TensorRT icon indicating copy to clipboard operation
TensorRT copied to clipboard

🐛 [Bug] None as const doesn't work

Open naor2013 opened this issue 2 years ago • 7 comments

Bug Description

I tried to convert a scripted module to torch-tensorrt but it includes None as a const and it seems like that is not supported.

To Reproduce

Take a module with None as a variable in it, use torch.jit.script on it and then try to compile it with torch-tensorrt.

The error I got: RuntimeError: 0INTERNAL ASSERT FAILED at "../torch/csrc/jit/ir/alias_analysis.cpp":607, please report a bug to PyTorch. We don't have an op for trt::const but it isn't a special case. Argument types: NoneType,

Candidates: trt::const(Tensor val) -> (Tensor)

Environment

Build information about Torch-TensorRT can be found by turning on debug messages

  • Torch-TensorRT Version (e.g. 1.0.0): compiled from master
  • PyTorch Version (e.g. 1.0): 1.11
  • CPU Architecture: Don't know
  • OS (e.g., Linux): Linux
  • How you installed PyTorch (conda, pip, libtorch, source): pip
  • Build command you used (if compiling from source):
  • Are you using local sources or building from archives:
  • Python version: 3.8
  • CUDA version: 11.3
  • GPU models and configuration: T4
  • Any other relevant information:

naor2013 avatar Apr 16 '22 18:04 naor2013

Can you provide a reproducing example?

narendasan avatar Apr 16 '22 21:04 narendasan

@narendasan I did some more digging and I found where the issue is but I can't seem to reproduce it when I try to do a minimal example.

Basically in the linear_to_addmm there is a path for bias=None/False and other. It seems like for some reason, in a model where I have many linear layers and only one of them has bias=False, it tries to convert it as if it does have bias, causing the situation where const(none) exists.

When I try to reproduce it with a simple module with a linear layer, it works as expected and I don't see the issue.

What can I check to see why it happens in my specific model (sharing the model is not possible unfortunately)?

naor2013 avatar Apr 17 '22 00:04 naor2013

If you turn on graph mode:

with torch_tensorrt.logging.graphs():
    my_trt_mod = torch_tensorrt.compile(my_model, ...)

You will get the graphs at each stage of lowering. We should log the transformations including pre and post linear_to_addmm

narendasan avatar Apr 17 '22 23:04 narendasan

@narendasan I did that, I can see that the linear was getting None on the bias parameter and yet torch-tensorrt did the transformation as if it is a regular linear without a "None". I just don't know why that happens.

naor2013 avatar Apr 18 '22 07:04 naor2013

@narendasan I did that, I can see that the linear was getting None on the bias parameter and yet torch-tensorrt did the transformation as if it is a regular linear without a "None". I just don't know why that happens.

Hi, I have met a similar problem recently. Have you figured out how to solve it now?

geekinglcq avatar Jun 06 '22 07:06 geekinglcq

@narendasan I did that, I can see that the linear was getting None on the bias parameter and yet torch-tensorrt did the transformation as if it is a regular linear without a "None". I just don't know why that happens.

RECORD SET:

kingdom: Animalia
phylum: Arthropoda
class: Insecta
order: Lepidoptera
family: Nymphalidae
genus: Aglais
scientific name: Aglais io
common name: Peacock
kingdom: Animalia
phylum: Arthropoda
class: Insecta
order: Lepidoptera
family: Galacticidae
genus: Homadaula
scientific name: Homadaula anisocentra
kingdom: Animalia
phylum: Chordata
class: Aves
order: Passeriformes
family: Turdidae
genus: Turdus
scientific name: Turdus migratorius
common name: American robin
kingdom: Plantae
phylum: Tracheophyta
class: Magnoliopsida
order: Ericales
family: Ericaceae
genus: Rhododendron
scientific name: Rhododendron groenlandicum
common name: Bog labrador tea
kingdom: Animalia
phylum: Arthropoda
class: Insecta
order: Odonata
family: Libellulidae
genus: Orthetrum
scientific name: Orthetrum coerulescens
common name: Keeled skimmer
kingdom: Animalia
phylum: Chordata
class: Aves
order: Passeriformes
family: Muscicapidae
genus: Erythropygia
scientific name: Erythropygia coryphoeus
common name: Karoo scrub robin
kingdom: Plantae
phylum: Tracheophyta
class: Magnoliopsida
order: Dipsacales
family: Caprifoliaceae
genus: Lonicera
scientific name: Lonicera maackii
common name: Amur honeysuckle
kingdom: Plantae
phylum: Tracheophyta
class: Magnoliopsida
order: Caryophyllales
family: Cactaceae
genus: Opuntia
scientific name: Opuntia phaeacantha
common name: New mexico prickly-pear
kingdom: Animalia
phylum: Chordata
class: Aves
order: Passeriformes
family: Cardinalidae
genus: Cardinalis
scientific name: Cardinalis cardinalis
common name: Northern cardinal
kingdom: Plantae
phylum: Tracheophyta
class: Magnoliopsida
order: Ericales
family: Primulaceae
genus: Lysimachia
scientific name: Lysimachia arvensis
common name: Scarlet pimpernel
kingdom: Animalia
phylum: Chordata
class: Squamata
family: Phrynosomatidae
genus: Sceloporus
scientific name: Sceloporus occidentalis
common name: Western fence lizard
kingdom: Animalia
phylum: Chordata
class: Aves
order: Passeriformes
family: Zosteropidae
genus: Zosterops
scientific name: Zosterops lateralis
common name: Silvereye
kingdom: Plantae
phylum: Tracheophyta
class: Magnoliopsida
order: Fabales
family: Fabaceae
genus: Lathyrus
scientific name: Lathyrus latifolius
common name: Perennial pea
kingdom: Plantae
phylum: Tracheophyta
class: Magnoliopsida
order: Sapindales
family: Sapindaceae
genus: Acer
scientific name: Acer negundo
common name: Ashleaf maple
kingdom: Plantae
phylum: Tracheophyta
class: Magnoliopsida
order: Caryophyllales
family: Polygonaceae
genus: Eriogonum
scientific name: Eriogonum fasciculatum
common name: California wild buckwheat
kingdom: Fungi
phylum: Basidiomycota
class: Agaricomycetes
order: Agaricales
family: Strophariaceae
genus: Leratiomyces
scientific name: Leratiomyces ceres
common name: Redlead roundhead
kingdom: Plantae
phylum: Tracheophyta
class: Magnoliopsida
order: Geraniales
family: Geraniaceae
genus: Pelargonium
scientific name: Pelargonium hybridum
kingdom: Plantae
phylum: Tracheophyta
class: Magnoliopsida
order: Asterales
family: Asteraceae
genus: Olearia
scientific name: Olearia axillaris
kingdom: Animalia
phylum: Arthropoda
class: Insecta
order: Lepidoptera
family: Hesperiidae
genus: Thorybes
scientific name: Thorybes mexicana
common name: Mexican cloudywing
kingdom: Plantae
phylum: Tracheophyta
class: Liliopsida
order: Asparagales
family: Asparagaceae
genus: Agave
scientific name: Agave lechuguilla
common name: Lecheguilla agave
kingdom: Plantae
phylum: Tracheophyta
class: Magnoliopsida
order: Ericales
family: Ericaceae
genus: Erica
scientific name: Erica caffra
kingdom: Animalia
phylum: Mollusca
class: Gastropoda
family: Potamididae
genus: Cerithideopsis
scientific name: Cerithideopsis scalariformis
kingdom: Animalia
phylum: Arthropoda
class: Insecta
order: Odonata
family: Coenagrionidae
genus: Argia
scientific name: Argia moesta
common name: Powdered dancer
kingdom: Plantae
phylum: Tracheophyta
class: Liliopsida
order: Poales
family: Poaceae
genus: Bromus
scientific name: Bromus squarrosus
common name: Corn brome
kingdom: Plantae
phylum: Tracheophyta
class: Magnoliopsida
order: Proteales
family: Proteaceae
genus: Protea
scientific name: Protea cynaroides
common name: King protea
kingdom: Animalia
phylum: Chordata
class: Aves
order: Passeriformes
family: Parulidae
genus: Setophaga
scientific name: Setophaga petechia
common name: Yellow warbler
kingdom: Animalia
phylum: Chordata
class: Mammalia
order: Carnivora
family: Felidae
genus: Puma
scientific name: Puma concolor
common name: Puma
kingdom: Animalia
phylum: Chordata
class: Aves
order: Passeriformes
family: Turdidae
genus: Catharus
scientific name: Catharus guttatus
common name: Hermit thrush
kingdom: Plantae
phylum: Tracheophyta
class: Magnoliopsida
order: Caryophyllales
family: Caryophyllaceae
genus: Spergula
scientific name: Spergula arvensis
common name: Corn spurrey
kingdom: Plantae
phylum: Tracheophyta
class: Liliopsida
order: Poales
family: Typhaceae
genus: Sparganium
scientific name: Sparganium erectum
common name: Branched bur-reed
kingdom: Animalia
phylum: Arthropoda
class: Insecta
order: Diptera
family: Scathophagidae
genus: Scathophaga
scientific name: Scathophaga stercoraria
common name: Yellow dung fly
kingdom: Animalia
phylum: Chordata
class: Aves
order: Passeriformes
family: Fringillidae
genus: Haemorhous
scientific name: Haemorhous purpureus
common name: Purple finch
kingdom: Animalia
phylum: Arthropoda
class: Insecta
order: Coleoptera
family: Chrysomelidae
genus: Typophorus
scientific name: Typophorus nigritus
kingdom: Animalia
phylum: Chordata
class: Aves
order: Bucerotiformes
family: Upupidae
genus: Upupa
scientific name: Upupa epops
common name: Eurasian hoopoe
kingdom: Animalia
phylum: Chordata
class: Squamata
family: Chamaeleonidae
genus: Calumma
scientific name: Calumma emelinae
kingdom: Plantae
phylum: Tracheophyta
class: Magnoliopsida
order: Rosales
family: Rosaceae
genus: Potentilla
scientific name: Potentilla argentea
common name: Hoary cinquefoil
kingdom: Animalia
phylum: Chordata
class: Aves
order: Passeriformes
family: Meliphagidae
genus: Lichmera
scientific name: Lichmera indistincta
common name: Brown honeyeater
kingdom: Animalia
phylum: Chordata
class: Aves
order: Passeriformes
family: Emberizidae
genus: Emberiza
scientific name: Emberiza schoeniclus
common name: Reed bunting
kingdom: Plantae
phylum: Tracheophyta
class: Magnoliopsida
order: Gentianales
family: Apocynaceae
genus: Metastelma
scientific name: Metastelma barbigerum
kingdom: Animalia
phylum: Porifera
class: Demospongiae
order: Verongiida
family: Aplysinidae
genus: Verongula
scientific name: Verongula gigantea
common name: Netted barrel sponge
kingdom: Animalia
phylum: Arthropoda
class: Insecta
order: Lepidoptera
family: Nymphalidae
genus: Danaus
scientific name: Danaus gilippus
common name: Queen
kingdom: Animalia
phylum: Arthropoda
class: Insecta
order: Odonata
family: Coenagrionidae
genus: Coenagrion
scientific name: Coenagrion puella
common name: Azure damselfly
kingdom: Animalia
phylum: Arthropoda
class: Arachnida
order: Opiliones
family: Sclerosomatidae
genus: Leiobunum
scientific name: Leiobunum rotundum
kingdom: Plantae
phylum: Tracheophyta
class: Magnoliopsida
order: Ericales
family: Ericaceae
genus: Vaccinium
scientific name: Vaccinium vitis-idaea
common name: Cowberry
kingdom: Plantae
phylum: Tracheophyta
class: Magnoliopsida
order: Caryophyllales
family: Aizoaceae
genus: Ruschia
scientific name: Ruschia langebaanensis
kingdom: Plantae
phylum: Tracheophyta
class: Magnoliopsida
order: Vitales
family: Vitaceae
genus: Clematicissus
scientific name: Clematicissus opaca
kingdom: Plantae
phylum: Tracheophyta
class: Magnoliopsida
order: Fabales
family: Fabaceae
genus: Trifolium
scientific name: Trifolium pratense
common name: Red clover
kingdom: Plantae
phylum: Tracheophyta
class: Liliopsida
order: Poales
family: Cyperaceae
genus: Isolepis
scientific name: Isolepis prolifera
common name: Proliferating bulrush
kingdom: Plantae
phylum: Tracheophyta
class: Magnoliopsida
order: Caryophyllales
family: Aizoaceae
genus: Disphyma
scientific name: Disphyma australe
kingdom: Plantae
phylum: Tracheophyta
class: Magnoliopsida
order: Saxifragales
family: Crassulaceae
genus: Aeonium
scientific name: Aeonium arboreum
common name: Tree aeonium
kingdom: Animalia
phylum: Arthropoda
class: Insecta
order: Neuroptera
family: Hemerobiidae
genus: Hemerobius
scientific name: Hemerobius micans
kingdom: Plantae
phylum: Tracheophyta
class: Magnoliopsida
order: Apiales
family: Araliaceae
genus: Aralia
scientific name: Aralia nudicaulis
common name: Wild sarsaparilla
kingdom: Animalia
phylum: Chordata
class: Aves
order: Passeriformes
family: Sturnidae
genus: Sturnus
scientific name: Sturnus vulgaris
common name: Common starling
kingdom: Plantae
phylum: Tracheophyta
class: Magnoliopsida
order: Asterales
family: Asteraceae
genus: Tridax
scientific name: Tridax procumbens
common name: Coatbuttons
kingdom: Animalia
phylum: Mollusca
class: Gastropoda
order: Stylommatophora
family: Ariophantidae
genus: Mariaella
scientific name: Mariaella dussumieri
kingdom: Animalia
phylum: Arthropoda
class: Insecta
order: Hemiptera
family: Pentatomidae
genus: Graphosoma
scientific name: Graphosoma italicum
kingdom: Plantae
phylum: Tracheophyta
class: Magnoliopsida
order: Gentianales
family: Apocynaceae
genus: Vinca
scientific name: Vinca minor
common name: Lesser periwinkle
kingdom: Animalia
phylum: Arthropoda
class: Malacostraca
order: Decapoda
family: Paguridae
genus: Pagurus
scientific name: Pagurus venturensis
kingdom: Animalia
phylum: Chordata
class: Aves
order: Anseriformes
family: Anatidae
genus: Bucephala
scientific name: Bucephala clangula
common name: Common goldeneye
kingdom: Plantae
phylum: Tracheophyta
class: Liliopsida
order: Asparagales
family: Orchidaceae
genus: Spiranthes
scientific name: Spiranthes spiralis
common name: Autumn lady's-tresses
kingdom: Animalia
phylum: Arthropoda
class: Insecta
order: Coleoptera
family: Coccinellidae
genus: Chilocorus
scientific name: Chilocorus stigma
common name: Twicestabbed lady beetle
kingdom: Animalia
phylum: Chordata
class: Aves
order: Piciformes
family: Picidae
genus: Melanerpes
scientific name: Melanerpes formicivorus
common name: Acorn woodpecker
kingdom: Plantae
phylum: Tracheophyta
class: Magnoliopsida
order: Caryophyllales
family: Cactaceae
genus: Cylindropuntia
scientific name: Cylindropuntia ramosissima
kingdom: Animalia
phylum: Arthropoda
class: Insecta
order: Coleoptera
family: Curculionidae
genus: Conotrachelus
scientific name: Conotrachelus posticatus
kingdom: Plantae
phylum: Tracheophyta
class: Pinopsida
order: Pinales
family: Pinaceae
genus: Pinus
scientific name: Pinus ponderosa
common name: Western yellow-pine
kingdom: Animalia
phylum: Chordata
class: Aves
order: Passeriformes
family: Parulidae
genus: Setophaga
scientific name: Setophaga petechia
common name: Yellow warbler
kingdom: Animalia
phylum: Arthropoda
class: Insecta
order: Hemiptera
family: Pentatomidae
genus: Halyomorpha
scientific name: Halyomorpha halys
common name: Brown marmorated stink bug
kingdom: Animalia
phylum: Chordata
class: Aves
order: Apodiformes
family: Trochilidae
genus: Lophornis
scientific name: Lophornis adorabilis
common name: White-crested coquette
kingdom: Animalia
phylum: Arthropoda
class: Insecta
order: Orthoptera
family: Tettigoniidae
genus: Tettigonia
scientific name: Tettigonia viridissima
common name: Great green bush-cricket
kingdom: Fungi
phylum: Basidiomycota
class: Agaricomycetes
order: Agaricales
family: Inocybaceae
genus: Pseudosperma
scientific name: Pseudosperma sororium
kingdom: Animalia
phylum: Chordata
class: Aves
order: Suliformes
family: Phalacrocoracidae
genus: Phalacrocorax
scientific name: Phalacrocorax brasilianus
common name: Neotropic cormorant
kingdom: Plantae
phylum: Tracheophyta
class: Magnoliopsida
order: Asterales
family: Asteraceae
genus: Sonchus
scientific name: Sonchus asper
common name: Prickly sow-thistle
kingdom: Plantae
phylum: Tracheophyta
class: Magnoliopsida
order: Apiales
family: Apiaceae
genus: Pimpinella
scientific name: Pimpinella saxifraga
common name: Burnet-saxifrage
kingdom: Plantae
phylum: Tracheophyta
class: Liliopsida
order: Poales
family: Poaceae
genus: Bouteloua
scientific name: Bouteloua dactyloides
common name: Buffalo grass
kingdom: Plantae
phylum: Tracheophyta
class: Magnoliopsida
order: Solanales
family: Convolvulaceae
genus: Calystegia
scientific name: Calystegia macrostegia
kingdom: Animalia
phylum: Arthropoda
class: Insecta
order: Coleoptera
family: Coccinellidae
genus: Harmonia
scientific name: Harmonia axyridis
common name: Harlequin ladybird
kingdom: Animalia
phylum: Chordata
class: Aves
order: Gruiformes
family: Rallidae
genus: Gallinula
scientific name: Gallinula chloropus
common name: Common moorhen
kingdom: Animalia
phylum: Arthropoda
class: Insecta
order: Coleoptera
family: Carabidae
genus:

TASK LIST:
• a. Quote word for word the part of the Torch-TensorRT issue thread that opens with the words containing "Take a module" and closes with "val) -> (Tensor)".
• b. Name every username that appears in the Torch-TensorRT issue thread.
The lines placed after the issue thread play no part in this work.

TASK-BY-TASK RESULTS:
• a.
Take a module with None as a variable in it, use torch.jit.script on it and then try to compile it with torch-tensorrt.

The error I got: RuntimeError: 0INTERNAL ASSERT FAILED at "../torch/csrc/jit/ir/alias_analysis.cpp":607, please report a bug to PyTorch. We don't have an op for trt::const but it isn't a special case. Argument types: NoneType,

Candidates: trt::const(Tensor val) -> (Tensor)

• b. naor2013, narendasan, geekinglcq